• SELECTED EXTRACT:
While news of Brexit dominates headlines in the United Kingdom, another important event took place recently in London. U.S. Deputy Assistant Attorney General Richard W. Downing addressed the myths and realities of the Clarifying Lawful Overseas Use of Data Act (“CLOUD Act”), in a speech at the Academy of European Law Conference. Following the speech, the U.S. Department of Justice (DOJ) published a whitepaper and FAQ clarifying the purpose and scope of the CLOUD Act and addressing many of the misunderstandings of this law. I strongly encourage people to read the speech, the DOJ’s whitepaper, and the FAQ to understand what the CLOUD Act actually does and does not do. Simply put, the CLOUD Act provides minor updates to a decades-old law that is strictly limited to helping law enforcement agencies fight and deter international criminal and terrorist activity. It does not, as some have suggested, give U.S. law enforcement agencies free access to data stored in the cloud.
We see the DOJ’s speech and guidance as a step in the right direction, but more needs to be done by governments around the world to educate cloud computing customers about important issues regarding access to data. This is why I want to take some time today to highlight a few of the key misunderstandings about the CLOUD Act in order to help customers understand that this law should not change how they use cloud services.
Law enforcement access to data over the last 30 years
In 1986, Congress enacted the Stored Communications Act (“SCA”), which addressed law enforcement access to electronic communications. Although the SCA was considered forward-looking at the time, courts have struggled over the years to apply it to technologies like internet applications and cloud computing that did not exist when the SCA was passed. One area of debate related to whether U.S. law enforcement agencies could obtain data located outside the United States. The CLOUD Act resolved this debate. It made clear that providers subject to U.S. law, such as an entity doing business in the United States (including foreign-based entities with U.S. subsidiaries) can be served with a warrant and court order under the SCA to provide data under their control, regardless of where it is stored.

• TASKS TO COMPLETE:
**A)** Retype the CLOUD Act passage from "We see the DOJ’s" to "use cloud services." with no changes.
**B)** According to the CLOUD Act passage, in what year did Congress enact the Stored Communications Act?
**C)** Write what follows the last sentence of the CLOUD Act passage.

• AVAILABLE DATA:
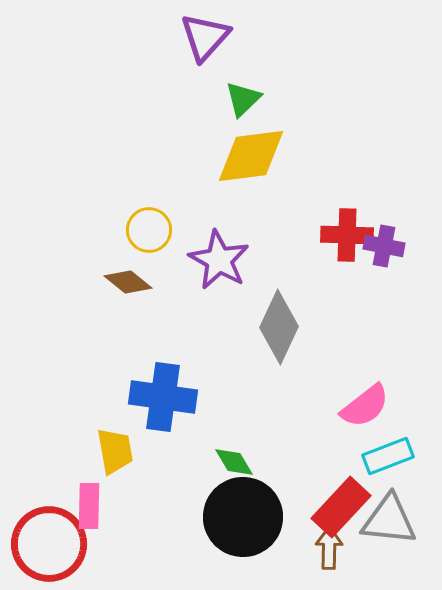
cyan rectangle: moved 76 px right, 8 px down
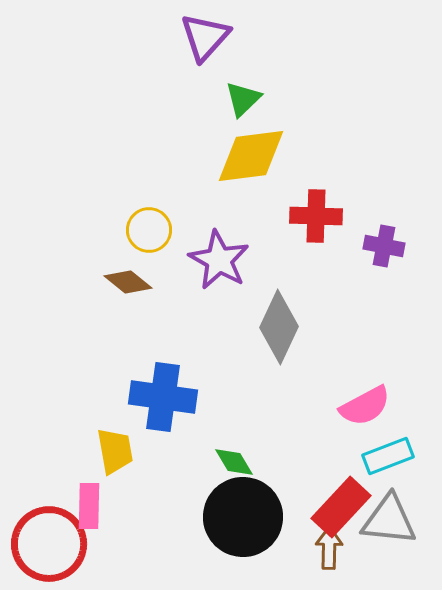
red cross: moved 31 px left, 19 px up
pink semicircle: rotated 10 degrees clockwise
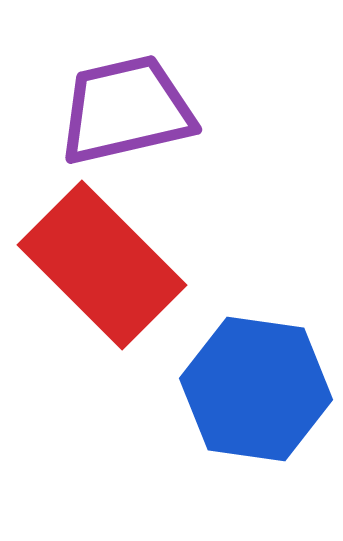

• EXPECTED ANSWERS:
**A)**
We see the DOJ’s speech and guidance as a step in the right direction, but more needs to be done by governments around the world to educate cloud computing customers about important issues regarding access to data. This is why I want to take some time today to highlight a few of the key misunderstandings about the CLOUD Act in order to help customers understand that this law should not change how they use cloud services.

**B)** 1986

**C)**
To be clear, despite suggestions to the contrary, the CLOUD Act does not introduce a new concept. Governments across the globe have long had the ability to obtain evidence of crimes located outside of their jurisdiction. As the DOJ noted in its whitepaper, most countries require disclosure of data wherever it is stored, consistent with the Budapest Convention, which was the first international treaty aimed at improving cooperation and investigations in cyber and computer crimes. Indeed, French courts have long allowed police to obtain data outside of France so long as it is accessible from a computer in France. Most recently, in February 2019, the United Kingdom passed the Crime (Overseas Production Orders) Act, which allows U.K. law enforcement agencies to obtain stored electronic data from a company or person based outside of the United Kingdom.
This practice is consistent with a centuries old principle of international cooperation. Countries use a number of tools, ranging from domestic laws to international treaties, to seek potential evidence located beyond their borders and establish a tradition of cross-border cooperation. This serves as the foundation for what trusted and respected organizations like Europol do, and the CLOUD Act simply reflects what these other law enforcement agencies and other countries have been doing for many years.
Understanding the CLOUD Act
One of the most common misunderstandings about the CLOUD Act is that it is applicable to only U.S. companies. This is not true. The CLOUD Act applies to all electronic communication service or remote computing service providers that are subject to U.S. jurisdiction, including email providers, telecom companies, social media sites, and cloud providers, whether they are established in the United States or in another country. This means any foreign company with an office or subsidiary in the United States is subject to the CLOUD Act. As Mr. Downing said in his speech, U.S. courts have ruled that even non-U.S. websites that have been used by customers based in the United States have been subject to U.S. jurisdiction and therefore could be subject to the CLOUD Act.
Another common misunderstanding about the CLOUD Act is that it somehow provides the U.S. government with unfettered access to data held by cloud providers. This is simply false. The CLOUD Act does not grant law enforcement agencies free access to data stored in the cloud. Law enforcement can compel service providers to provide data only by meeting the rigorous legal standards for a warrant issued by a U.S. court. U.S. law sets a high bar for obtaining a warrant, requiring that an independent judge conclude that law enforcement has reasonable grounds to request the information, the information requested directly relates to a crime, and that the request is made clearly, accurately, and proportionally. This is the opposite of unfettered access.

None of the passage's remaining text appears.